((

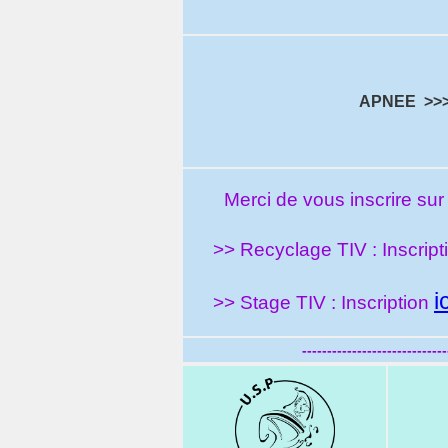
APNEE >>
Merci de vou
s inscrire su
>> Recyclage TIV : Inscrip
i
>> Stage TIV : Inscription
-----------------------------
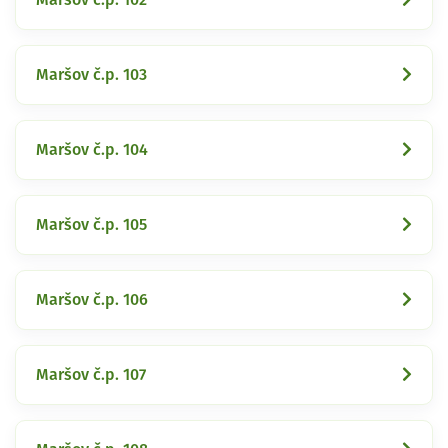
Maršov č.p. 103
Maršov č.p. 104
Maršov č.p. 105
Maršov č.p. 106
Maršov č.p. 107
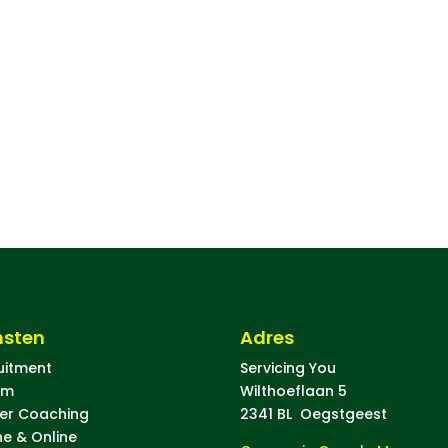
nsten
Adres
uitment
Servicing You
im
Wilthoeflaan 5
er Coaching
2341 BL Oegstgeest
ne & Online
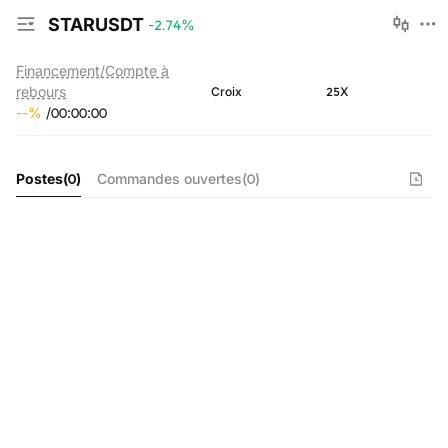
STARUSDT
-2.74
%
Financement/Compte à
rebours
25X
Croix
--
%
/
00
:
00
:
00
Postes
(
0
)
Commandes ouvertes
(
0
)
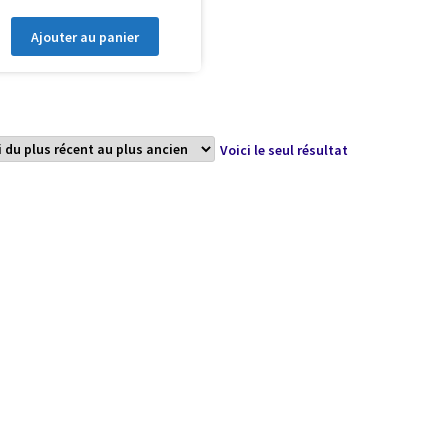
Ajouter au panier
Voici le seul résultat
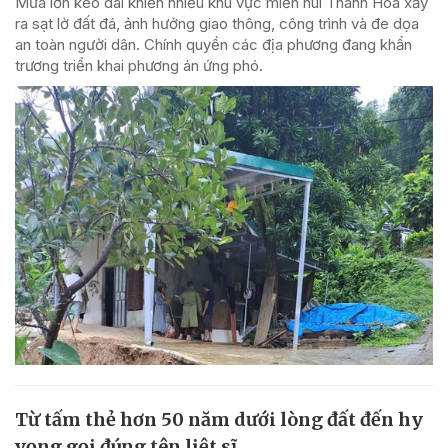
Mưa lớn kéo dài khiến nhiều khu vực miền núi Thanh Hóa xảy
ra sạt lở đất đá, ảnh hưởng giao thông, công trình và đe dọa
an toàn người dân. Chính quyền các địa phương đang khẩn
trương triển khai phương án ứng phó.
Từ tấm thẻ hơn 50 năm dưới lòng đất đến hy
vọng gọi đúng tên liệt sĩ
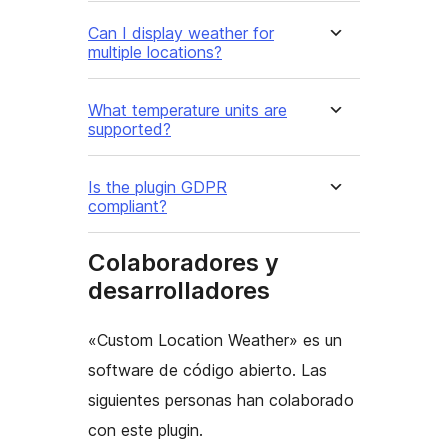
Can I display weather for
multiple locations?
What temperature units are
supported?
Is the plugin GDPR
compliant?
Colaboradores y
desarrolladores
«Custom Location Weather» es un
software de código abierto. Las
siguientes personas han colaborado
con este plugin.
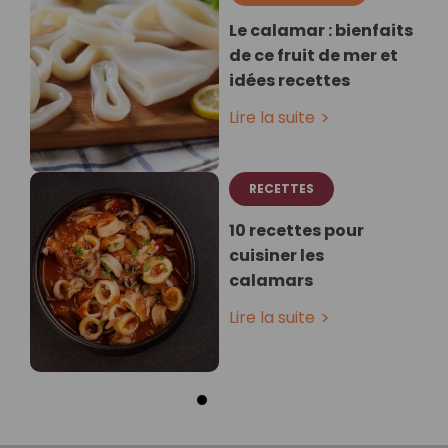
Le calamar : bienfaits
de ce fruit de mer et
idées recettes
Lire la suite
RECETTES
10 recettes pour
cuisiner les
calamars
Lire la suite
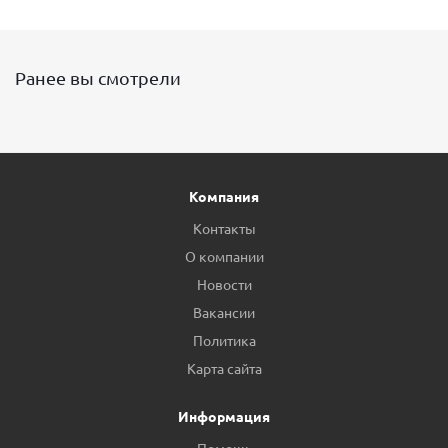
Ранее вы смотрели
Компания
Контакты
О компании
Новости
Вакансии
Политика
Карта сайта
Информация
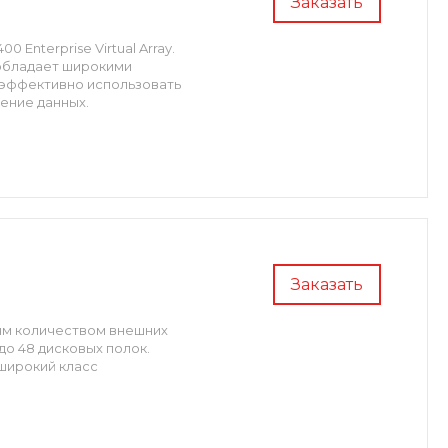
Заказать
Enterprise Virtual Array.
 обладает широкими
 эффективно использовать
ение данных.
Заказать
ым количеством внешних
 до 48 дисковых полок.
 широкий класс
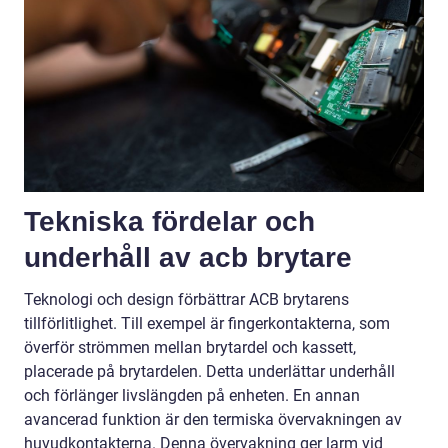
Tekniska fördelar och
underhåll av acb brytare
Teknologi och design förbättrar ACB brytarens
tillförlitlighet. Till exempel är fingerkontakterna, som
överför strömmen mellan brytardel och kassett,
placerade på brytardelen. Detta underlättar underhåll
och förlänger livslängden på enheten. En annan
avancerad funktion är den termiska övervakningen av
huvudkontakterna. Denna övervakning ger larm vid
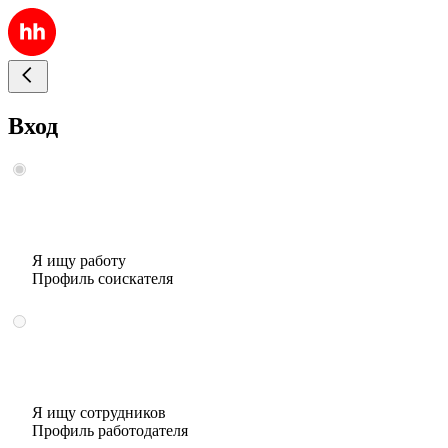
Вход
Я ищу работу
Профиль соискателя
Я ищу сотрудников
Профиль работодателя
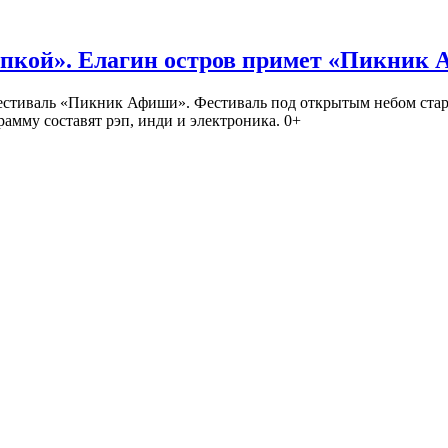
кой». Елагин остров примет «Пикник
иваль «Пикник Афиши». Фестиваль под открытым небом стартует
амму составят рэп, инди и электроника. 0+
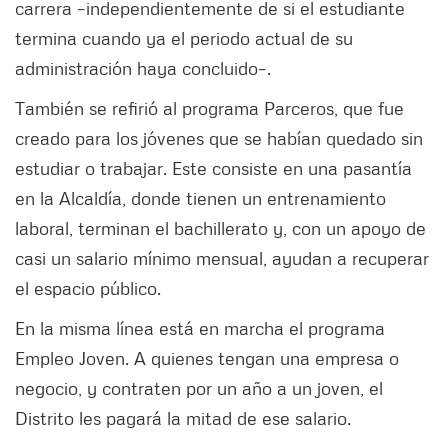
carrera –independientemente de si el estudiante
termina cuando ya el periodo actual de su
administración haya concluido–.
También se refirió al programa Parceros, que fue
creado para los jóvenes que se habían quedado sin
estudiar o trabajar. Este consiste en una pasantía
en la Alcaldía, donde tienen un entrenamiento
laboral, terminan el bachillerato y, con un apoyo de
casi un salario mínimo mensual, ayudan a recuperar
el espacio público.
En la misma línea está en marcha el programa
Empleo Joven. A quienes tengan una empresa o
negocio, y contraten por un año a un joven, el
Distrito les pagará la mitad de ese salario.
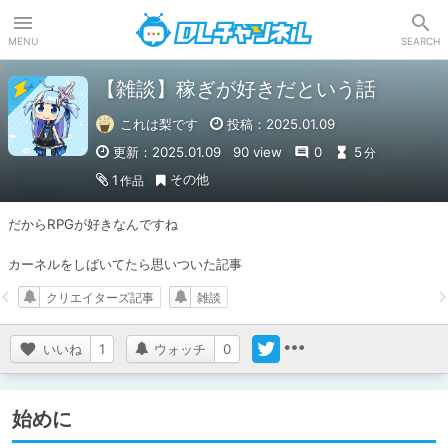
DLチャンネル
MENU
SEARCH
【雑談】稼ぎが好きだという話
これは梨です
投稿：2025.01.09
更新：2025.01.09
90 view
0
5
分
その他
1
作品
だからRPGが好きなんですね

カーネルをしばいてたら思いついた記事
クリエイターズ記事
雑談
いいね
1
ウォッチ
0
始めに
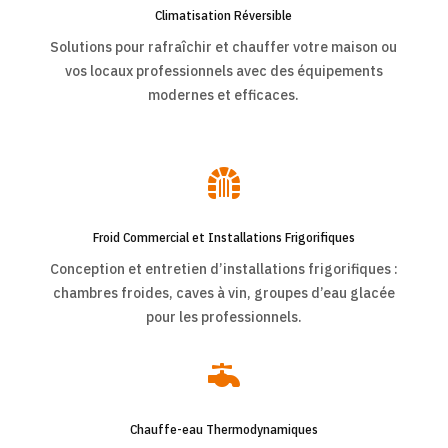
Climatisation Réversible
Solutions pour rafraîchir et chauffer votre maison ou
vos locaux professionnels avec des équipements
modernes et efficaces.

Froid Commercial et Installations Frigorifiques
Conception et entretien d’installations frigorifiques :
chambres froides, caves à vin, groupes d’eau glacée
pour les professionnels.

Chauffe-eau Thermodynamiques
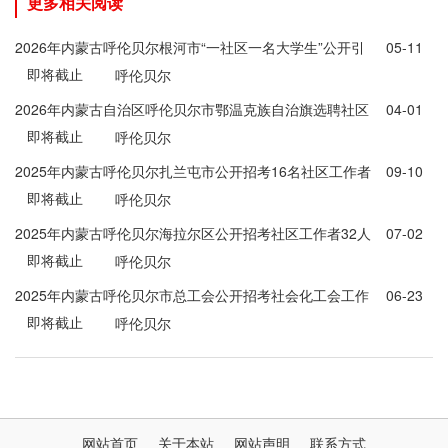
更多相关阅读
2026年内蒙古呼伦贝尔根河市“一社区一名大学生”公开引
05-11
即将截止
进公告
呼伦贝尔
2026年内蒙古自治区呼伦贝尔市鄂温克族自治旗选聘社区
04-01
即将截止
工作者及社区工作者储备人才库公告
呼伦贝尔
2025年内蒙古呼伦贝尔扎兰屯市公开招考16名社区工作者
09-10
即将截止
公告
呼伦贝尔
2025年内蒙古呼伦贝尔海拉尔区公开招考社区工作者32人
07-02
即将截止
公告
呼伦贝尔
2025年内蒙古呼伦贝尔市总工会公开招考社会化工会工作
06-23
即将截止
者和工会专职集体协商指导员24人公告
呼伦贝尔
网站首页
关于本站
网站声明
联系方式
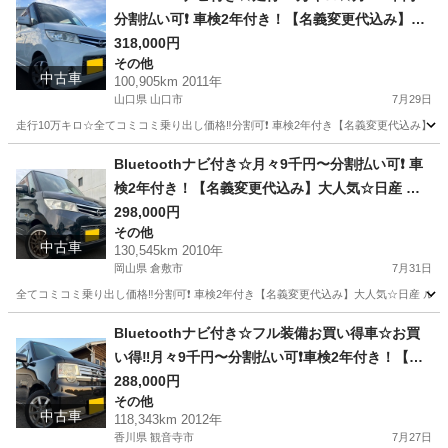
分割払い可❗️ 車検2年付き！【名義変更代込み】大
人気☆日産 ルークスハイウェイスター☆Bluetoot
318,000円
その他
hナビ付き☆走行中DVD見れます☆電動スライドド
中古車
100,905km 2011年
ア☆ドラレコ付き☆スマートキー☆フルオートエ
山口県 山口市
7月29日
アコン☆純正アルミ☆事故修復歴無し☆そのまま
走行10万キロ☆全てコミコミ乗り出し価格‼️分割可❗️ 車検2年付き【名義変更代込み
乗って帰れます❗️
山口
山口市
その他
走行距離
Bluetoothナビ付き☆月々9千円〜分割払い可❗️ 車
検2年付き！【名義変更代込み】大人気☆日産 ル
ークスハイウェイスター☆Bluetoothナビ付き☆
298,000円
その他
走行中DVD見れます☆ETC付き☆電動スライドド
中古車
130,545km 2010年
ア☆ドラレコ付き☆スマートキー☆フルオートエ
岡山県 倉敷市
7月31日
アコン☆社外アルミ☆そのまま乗って帰れます❗️
全てコミコミ乗り出し価格‼️分割可❗️ 車検2年付き【名義変更代込み】大人気☆日産 ルーク
岡山
倉敷市
その他
走行距離
Bluetoothナビ付き☆フル装備お買い得車☆お買
い得‼️月々9千円〜分割払い可❗️車検2年付き！【名
義変更代込み】車内広い！大人気☆ピクシススペ
288,000円
その他
ース☆Bluetoothナビ付き☆走行中DVD見れます
中古車
118,343km 2012年
☆ETC付き☆バックカメラ付き☆フルオートエア
香川県 観音寺市
7月27日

))

• Exercise brief
Update the records by replacing "Lire la suite" with "En savoir plus" and leaving everything else as it is. Omit the pictures from your answer.

• Solution
APNEE >>
Merci de vou
s inscrire su
>> Recyclage TIV : Inscrip
i
>> Stage TIV : Inscription
-----------------------------
Maršov č.p. 103
Maršov č.p. 104
Maršov č.p. 105
Maršov č.p. 106
Maršov č.p. 107
nsten
Adres
uitment
Servicing You
im
Wilthoeflaan 5
er Coaching
2341 BL Oegstgeest
ne & Online
STARUSDT
-2.74
%
Financement/Compte à
rebours
25X
Croix
--
%
/
00
:
00
:
00
Postes
(
0
)
Commandes ouvertes
(
0
)
Ajouter au panier
Voici le seul résultat
Mưa lớn kéo dài khiến nhiều khu vực miền núi Thanh Hóa xảy
ra sạt lở đất đá, ảnh hưởng giao thông, công trình và đe dọa
an toàn người dân. Chính quyền các địa phương đang khẩn
trương triển khai phương án ứng phó.
Từ tấm thẻ hơn 50 năm dưới lòng đất đến hy
vọng gọi đúng tên liệt sĩ
Can I display weather for
multiple locations?
What temperature units are
supported?
Is the plugin GDPR
compliant?
Colaboradores y
desarrolladores
«Custom Location Weather» es un
software de código abierto. Las
siguientes personas han colaborado
con este plugin.
Le calamar : bienfaits
de ce fruit de mer et
idées recettes
En savoir plus
RECETTES
10 recettes pour
cuisiner les
calamars
En savoir plus
Ранее вы смотрели
Компания
Контакты
О компании
Новости
Вакансии
Политика
Карта сайта
Информация
Заказать
Enterprise Virtual Array.
 обладает широкими
 эффективно использовать
ение данных.
Заказать
ым количеством внешних
 до 48 дисковых полок.
 широкий класс
Tekniska fördelar och
underhåll av acb brytare
Teknologi och design förbättrar ACB brytarens
tillförlitlighet. Till exempel är fingerkontakterna, som
överför strömmen mellan brytardel och kassett,
placerade på brytardelen. Detta underlättar underhåll
och förlänger livslängden på enheten. En annan
avancerad funktion är den termiska övervakningen av
huvudkontakterna. Denna övervakning ger larm vid
Вход
Я ищу работу
Профиль соискателя
Я ищу сотрудников
Профиль работодателя
кой». Елагин остров примет «Пикник
иваль «Пикник Афиши». Фестиваль под открытым небом стартует
амму составят рэп, инди и электроника. 0+
carrera –independientemente de si el estudiante
termina cuando ya el periodo actual de su
administración haya concluido–.
También se refirió al programa Parceros, que fue
creado para los jóvenes que se habían quedado sin
estudiar o trabajar. Este consiste en una pasantía
en la Alcaldía, donde tienen un entrenamiento
laboral, terminan el bachillerato y, con un apoyo de
casi un salario mínimo mensual, ayudan a recuperar
el espacio público.
En la misma línea está en marcha el programa
Empleo Joven. A quienes tengan una empresa o
negocio, y contraten por un año a un joven, el
Distrito les pagará la mitad de ese salario.
DLチャンネル
MENU
SEARCH
【雑談】稼ぎが好きだという話
これは梨です
投稿：2025.01.09
更新：2025.01.09
90 view
0
5
分
その他
1
作品
だからRPGが好きなんですね

カーネルをしばいてたら思いついた記事
クリエイターズ記事
雑談
いいね
1
ウォッチ
0
始めに
Climatisation Réversible
Solutions pour rafraîchir et chauffer votre maison ou
vos locaux professionnels avec des équipements
modernes et efficaces.

Froid Commercial et Installations Frigorifiques
Conception et entretien d’installations frigorifiques :
chambres froides, caves à vin, groupes d’eau glacée
pour les professionnels.

Chauffe-eau Thermodynamiques
更多相关阅读
2026年内蒙古呼伦贝尔根河市“一社区一名大学生”公开引
05-11
即将截止
进公告
呼伦贝尔
2026年内蒙古自治区呼伦贝尔市鄂温克族自治旗选聘社区
04-01
即将截止
工作者及社区工作者储备人才库公告
呼伦贝尔
2025年内蒙古呼伦贝尔扎兰屯市公开招考16名社区工作者
09-10
即将截止
公告
呼伦贝尔
2025年内蒙古呼伦贝尔海拉尔区公开招考社区工作者32人
07-02
即将截止
公告
呼伦贝尔
2025年内蒙古呼伦贝尔市总工会公开招考社会化工会工作
06-23
即将截止
者和工会专职集体协商指导员24人公告
呼伦贝尔
网站首页
关于本站
网站声明
联系方式
分割払い可❗️ 車検2年付き！【名義変更代込み】大
人気☆日産 ルークスハイウェイスター☆Bluetoot
318,000円
その他
hナビ付き☆走行中DVD見れます☆電動スライドド
中古車
100,905km 2011年
ア☆ドラレコ付き☆スマートキー☆フルオートエ
山口県 山口市
7月29日
アコン☆純正アルミ☆事故修復歴無し☆そのまま
走行10万キロ☆全てコミコミ乗り出し価格‼️分割可❗️ 車検2年付き【名義変更代込み
乗って帰れます❗️
山口
山口市
その他
走行距離
Bluetoothナビ付き☆月々9千円〜分割払い可❗️ 車
検2年付き！【名義変更代込み】大人気☆日産 ル
ークスハイウェイスター☆Bluetoothナビ付き☆
298,000円
その他
走行中DVD見れます☆ETC付き☆電動スライドド
中古車
130,545km 2010年
ア☆ドラレコ付き☆スマートキー☆フルオートエ
岡山県 倉敷市
7月31日
アコン☆社外アルミ☆そのまま乗って帰れます❗️
全てコミコミ乗り出し価格‼️分割可❗️ 車検2年付き【名義変更代込み】大人気☆日産 ルーク
岡山
倉敷市
その他
走行距離
Bluetoothナビ付き☆フル装備お買い得車☆お買
い得‼️月々9千円〜分割払い可❗️車検2年付き！【名
義変更代込み】車内広い！大人気☆ピクシススペ
288,000円
その他
ース☆Bluetoothナビ付き☆走行中DVD見れます
中古車
118,343km 2012年
☆ETC付き☆バックカメラ付き☆フルオートエア
香川県 観音寺市
7月27日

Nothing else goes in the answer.